== WHAT IS EXPECTED ==
Continue the mailing-list thread about bulk loading into Cassandra, starting right after its last sentence.

== DOCUMENT PASSAGE ==

Re: BinaryMemtable and collisions

2010-05-07 Thread Tobias Jungen
Without going into too much depth: Our retrieval model is a bit more
structured than standard lucene retrieval, and I'm trying to leverage that
structure. Some of the terms we're going to retrieve against have high
occurrence, and because of that I'm worried about getting killed by
processing large term vectors. Instead I'm trying to index on term
relationships, if that makes sense.

On Sat, May 8, 2010 at 12:09 AM, Jake Luciani jak...@gmail.com wrote:

 Any reason why you aren't using Lucandra directly?


 On Fri, May 7, 2010 at 8:21 PM, Tobias Jungen tobias.jun...@gmail.comwrote:

 Greetings,

 Started getting my feet wet with Cassandra in earnest this week. I'm
 building a custom inverted index of sorts on top of Cassandra, in part
 inspired by the work of Jake Luciani in Lucandra. I've successfully loaded
 nearly a million documents over a 3-node cluster, and initial query tests
 look promising.

 The problem is that our target use case has hundreds of millions of
 documents (each document is very small however). Loading time will be an
 important factor. I've investigated using the BinaryMemtable interface (as
 found in contrib/bmt_example) to speed up bulk insertion. I have a prototype
 up that successfully inserts data using BMT, but there is a problem.

== SUPPLIED DATA ==
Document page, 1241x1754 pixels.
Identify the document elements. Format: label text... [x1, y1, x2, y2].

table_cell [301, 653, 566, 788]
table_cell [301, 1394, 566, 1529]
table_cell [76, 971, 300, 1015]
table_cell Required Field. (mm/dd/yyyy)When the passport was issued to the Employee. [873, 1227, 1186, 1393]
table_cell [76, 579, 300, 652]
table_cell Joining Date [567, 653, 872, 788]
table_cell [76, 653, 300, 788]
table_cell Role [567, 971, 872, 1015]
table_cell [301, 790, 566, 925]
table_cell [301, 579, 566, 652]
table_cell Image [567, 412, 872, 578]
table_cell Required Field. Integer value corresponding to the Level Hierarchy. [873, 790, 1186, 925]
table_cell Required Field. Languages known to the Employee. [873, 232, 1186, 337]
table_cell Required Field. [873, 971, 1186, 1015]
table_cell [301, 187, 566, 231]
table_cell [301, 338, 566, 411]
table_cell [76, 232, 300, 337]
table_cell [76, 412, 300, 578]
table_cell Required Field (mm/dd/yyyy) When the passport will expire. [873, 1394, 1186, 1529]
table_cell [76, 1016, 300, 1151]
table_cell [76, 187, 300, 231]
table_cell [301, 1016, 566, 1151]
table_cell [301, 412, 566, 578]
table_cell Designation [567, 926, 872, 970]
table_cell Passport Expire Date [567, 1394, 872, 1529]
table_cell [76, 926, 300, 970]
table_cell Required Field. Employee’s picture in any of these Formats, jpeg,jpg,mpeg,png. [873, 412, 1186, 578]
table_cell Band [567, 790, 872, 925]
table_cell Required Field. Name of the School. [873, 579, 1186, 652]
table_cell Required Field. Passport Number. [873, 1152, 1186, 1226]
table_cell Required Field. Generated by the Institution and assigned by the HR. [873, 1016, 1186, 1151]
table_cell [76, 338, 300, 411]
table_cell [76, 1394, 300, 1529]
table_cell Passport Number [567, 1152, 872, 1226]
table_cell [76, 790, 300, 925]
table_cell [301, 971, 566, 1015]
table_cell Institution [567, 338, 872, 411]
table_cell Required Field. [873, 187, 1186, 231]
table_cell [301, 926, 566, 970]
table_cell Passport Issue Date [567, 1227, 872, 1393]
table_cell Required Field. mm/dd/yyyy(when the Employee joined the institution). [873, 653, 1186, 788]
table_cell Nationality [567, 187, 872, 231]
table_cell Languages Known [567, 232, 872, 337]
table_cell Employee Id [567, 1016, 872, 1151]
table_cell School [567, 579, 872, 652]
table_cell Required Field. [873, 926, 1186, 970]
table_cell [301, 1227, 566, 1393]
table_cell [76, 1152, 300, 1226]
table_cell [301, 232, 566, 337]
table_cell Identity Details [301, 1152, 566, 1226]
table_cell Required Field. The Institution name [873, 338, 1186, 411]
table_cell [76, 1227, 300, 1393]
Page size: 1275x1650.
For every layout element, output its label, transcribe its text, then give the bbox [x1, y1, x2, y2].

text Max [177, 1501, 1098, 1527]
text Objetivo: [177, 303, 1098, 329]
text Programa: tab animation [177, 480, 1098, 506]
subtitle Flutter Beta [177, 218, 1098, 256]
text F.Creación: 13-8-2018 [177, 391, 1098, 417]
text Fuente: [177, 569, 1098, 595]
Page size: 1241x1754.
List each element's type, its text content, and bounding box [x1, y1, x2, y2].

== YOUR RESPONSE ==
 If I perform multiple writes for the same row key  column family, the row
 ends up containing only one of the writes. I'm guessing this is because with
 BMT I need to group all writes for a given row key  column family into one
 operation, rather than doing it incrementally as is possible with the thrift
 interface. Hadoop obviously is the solution for doing such a grouping.
 Unfortunately, we can't perform such a process over our entire dataset, we
 will need to do it in increments.

 So my question is: If I properly flush every node after performing a
 larger bulk insert, can Cassandra merge multiple writes on a single row 
 column family when using the BMT interface? Or is using BMT only feasible
 for loading data on rows that don't exist yet?

 Thanks in advance,
 Toby Jungen







Re: BinaryMemtable and collisions

2010-05-07 Thread Jake Luciani
Got it.  I'm working on making term vectors optional and just store
frequency in this case.  Just FYI.

On Sat, May 8, 2010 at 1:17 AM, Tobias Jungen tobias.jun...@gmail.comwrote:

 Without going into too much depth: Our retrieval model is a bit more
 structured than standard lucene retrieval, and I'm trying to leverage that
 structure. Some of the terms we're going to retrieve against have high
 occurrence, and because of that I'm worried about getting killed by
 processing large term vectors. Instead I'm trying to index on term
 relationships, if that makes sense.


 On Sat, May 8, 2010 at 12:09 AM, Jake Luciani jak...@gmail.com wrote:

 Any reason why you aren't using Lucandra directly?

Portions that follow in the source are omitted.